1. Someone else is handling security of the cloud on your behalf.
Who is the someone else? The cloud provider. The cloud provider is responsible for securing all of the services they provide to you. This is called the shared responsibility model. You get the advantage of the cloud provider’s investment in talent and technology to make sure the services they provide to you stay secure. If that cloud provider is one of the big ones like AWS, Microsoft, or Google, I’ll bet their investment in security is bigger than yours. Unless you’re the U.S. Department of Defense. Because of the shared responsibility model, there’s a lot less for you to worry about because someone else is worrying about it for you.

2. You can allocate more resources to security in the cloud.
Since the cloud provider is securing some of the things you used to invest time and money to secure, you can reallocate your investment to securing the stuff for which you’re uniquely responsible: your code and your data. Invest more in your people. Add more security tooling. Create more automated security testing. Spend more time exploring different threat vectors and closing them off. It’s like getting free money to improve security.
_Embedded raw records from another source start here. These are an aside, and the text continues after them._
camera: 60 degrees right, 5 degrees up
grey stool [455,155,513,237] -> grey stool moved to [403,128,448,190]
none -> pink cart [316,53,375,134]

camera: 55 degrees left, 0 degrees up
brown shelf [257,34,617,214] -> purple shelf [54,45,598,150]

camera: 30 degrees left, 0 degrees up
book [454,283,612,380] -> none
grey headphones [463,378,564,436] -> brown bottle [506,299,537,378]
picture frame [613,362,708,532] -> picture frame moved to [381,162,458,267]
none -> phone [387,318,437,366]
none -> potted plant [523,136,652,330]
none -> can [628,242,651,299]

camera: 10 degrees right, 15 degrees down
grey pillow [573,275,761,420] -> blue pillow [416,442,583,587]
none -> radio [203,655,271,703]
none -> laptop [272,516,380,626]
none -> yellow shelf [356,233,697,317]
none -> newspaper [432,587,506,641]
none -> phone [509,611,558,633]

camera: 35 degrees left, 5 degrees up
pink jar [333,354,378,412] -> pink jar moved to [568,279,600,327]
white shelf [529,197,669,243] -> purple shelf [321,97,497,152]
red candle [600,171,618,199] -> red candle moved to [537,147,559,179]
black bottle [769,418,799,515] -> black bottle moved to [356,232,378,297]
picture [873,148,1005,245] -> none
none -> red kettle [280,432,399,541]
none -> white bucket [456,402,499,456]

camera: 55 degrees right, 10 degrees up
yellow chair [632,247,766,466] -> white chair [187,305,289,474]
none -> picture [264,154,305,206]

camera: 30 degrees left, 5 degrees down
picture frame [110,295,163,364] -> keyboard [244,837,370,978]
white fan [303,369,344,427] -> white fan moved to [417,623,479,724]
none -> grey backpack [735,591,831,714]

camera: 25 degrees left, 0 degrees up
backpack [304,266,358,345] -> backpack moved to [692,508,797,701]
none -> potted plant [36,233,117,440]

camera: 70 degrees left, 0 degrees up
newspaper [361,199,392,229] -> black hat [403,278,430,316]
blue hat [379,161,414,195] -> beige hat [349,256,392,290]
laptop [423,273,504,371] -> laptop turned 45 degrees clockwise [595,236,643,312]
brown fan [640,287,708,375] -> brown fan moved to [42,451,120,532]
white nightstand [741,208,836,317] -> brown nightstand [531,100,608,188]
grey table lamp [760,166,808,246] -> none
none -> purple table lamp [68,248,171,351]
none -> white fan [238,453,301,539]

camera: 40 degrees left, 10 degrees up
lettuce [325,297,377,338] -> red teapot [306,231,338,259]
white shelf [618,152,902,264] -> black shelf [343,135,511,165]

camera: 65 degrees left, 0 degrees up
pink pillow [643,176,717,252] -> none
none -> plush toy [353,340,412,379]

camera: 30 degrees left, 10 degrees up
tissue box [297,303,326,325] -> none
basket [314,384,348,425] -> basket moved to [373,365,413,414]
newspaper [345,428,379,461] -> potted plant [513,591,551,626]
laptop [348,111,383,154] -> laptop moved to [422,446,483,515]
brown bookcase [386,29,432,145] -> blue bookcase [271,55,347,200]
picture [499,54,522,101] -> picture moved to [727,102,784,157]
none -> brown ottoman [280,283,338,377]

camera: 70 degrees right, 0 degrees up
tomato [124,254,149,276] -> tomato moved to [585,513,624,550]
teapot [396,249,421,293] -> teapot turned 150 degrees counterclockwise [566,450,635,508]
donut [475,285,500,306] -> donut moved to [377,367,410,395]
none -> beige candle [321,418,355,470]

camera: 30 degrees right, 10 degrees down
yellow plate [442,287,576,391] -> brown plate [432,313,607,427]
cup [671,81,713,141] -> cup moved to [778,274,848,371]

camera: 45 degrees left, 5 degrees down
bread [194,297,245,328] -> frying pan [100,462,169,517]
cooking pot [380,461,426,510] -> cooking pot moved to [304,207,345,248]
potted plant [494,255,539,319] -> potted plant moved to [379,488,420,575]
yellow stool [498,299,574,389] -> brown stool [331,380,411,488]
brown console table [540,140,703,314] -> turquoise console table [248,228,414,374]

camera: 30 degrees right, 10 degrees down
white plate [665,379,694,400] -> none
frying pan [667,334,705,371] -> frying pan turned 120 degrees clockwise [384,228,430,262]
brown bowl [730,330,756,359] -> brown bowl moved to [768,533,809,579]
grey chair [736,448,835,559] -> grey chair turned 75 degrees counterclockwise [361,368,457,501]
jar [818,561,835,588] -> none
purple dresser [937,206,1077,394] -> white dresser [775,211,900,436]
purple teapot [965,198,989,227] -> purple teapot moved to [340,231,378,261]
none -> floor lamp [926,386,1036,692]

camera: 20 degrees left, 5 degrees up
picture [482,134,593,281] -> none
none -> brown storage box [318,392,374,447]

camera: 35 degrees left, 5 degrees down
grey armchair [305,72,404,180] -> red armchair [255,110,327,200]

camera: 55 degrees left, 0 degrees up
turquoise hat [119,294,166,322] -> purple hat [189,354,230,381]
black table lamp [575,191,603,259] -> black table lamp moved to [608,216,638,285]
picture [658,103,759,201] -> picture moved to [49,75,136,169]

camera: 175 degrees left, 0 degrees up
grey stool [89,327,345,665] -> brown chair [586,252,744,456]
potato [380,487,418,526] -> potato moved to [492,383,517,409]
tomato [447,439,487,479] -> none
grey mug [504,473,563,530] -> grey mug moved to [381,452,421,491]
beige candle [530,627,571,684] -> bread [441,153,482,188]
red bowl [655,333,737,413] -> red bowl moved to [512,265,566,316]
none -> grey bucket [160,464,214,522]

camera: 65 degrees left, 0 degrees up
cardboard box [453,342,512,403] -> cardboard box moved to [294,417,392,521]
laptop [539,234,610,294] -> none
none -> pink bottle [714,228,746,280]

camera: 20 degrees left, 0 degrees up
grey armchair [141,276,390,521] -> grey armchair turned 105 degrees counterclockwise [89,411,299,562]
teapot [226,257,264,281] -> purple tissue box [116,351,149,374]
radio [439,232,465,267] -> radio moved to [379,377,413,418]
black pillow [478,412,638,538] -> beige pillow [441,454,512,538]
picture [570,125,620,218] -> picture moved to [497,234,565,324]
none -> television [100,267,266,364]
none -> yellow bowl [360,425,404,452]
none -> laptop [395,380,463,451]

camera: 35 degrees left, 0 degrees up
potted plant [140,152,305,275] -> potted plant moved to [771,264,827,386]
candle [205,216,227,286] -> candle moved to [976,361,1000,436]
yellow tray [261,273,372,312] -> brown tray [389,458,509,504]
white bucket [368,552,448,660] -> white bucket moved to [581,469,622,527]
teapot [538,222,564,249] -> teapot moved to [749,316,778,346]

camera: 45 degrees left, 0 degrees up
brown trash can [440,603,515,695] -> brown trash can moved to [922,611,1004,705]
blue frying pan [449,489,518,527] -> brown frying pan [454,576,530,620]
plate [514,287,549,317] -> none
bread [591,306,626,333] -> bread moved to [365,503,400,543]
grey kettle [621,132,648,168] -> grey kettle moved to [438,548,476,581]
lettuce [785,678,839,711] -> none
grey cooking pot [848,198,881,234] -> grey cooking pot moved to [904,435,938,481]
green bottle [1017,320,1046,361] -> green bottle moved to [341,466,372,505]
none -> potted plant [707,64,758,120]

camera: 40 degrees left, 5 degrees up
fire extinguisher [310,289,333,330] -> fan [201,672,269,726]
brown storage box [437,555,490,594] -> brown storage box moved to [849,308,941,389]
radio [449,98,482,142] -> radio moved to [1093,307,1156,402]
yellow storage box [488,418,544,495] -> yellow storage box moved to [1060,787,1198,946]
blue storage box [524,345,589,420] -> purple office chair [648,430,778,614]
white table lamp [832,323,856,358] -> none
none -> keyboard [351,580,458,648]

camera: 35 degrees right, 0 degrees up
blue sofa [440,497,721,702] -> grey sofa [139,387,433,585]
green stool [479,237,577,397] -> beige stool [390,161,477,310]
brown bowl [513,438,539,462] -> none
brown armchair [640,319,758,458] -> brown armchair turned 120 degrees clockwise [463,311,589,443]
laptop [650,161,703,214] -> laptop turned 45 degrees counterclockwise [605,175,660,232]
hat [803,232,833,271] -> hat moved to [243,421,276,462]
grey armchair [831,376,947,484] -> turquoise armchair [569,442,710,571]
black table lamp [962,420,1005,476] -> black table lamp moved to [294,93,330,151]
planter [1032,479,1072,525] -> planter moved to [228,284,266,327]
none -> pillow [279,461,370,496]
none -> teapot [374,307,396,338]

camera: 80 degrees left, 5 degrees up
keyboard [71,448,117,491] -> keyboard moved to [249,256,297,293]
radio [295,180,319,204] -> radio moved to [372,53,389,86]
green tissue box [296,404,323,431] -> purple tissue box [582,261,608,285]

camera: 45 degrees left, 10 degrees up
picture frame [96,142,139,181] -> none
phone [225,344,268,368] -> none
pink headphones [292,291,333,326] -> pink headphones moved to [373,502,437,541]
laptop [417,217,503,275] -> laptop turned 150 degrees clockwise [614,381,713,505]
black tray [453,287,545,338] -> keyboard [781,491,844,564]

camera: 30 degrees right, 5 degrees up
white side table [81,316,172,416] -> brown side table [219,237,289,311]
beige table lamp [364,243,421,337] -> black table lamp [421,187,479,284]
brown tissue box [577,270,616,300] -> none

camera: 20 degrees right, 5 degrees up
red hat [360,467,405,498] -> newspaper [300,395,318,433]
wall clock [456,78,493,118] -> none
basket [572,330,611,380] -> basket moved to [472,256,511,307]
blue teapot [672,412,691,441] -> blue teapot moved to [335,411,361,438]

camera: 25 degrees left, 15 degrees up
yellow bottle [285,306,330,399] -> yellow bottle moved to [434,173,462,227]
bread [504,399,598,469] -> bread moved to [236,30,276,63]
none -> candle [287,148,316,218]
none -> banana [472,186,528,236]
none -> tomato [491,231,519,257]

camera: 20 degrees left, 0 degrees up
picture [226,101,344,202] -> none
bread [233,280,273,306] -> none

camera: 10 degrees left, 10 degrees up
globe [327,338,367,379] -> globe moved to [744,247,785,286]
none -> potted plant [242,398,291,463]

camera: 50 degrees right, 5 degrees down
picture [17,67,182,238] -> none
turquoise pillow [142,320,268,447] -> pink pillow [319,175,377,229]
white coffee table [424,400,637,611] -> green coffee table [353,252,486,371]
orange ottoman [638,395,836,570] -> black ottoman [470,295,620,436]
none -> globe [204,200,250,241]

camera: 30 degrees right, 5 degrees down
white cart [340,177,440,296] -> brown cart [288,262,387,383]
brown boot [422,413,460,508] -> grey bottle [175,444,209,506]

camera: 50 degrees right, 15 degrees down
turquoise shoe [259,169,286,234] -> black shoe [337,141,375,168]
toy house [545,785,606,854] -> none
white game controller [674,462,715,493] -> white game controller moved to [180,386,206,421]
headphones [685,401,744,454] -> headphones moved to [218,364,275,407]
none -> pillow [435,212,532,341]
3. Cloud-enabled capabilities can lower MTTR for vulnerabilities.
The cloud gives you the ability to respond to vulnerabilities much faster. Maybe put more accurately, the combination of the cloud, CI/CD pipelines, and infrastructure as code gives you that ability. The metric here is “mean time to recover” (MTTR). See the first point in an article I wrote on why you should go faster. With that combination of capabilities, you can make changes to your systems to remediate vulnerabilities and deploy those changes in hours or even minutes — not days or weeks. This combination also makes it easier to stay up to date on software versions, which also is a boon to security.

There’s one big caveat to all of this: you need the training and expertise to operate securely in the cloud. If you don’t know how to operate securely in the cloud, you risk misconfiguring services and creating vulnerabilities bad actors could exploit. Just like Dow Jones early in 2019.

Move into the cloud. Move thoughtfully. You’ll get lots of benefits from doing so — including being more secure.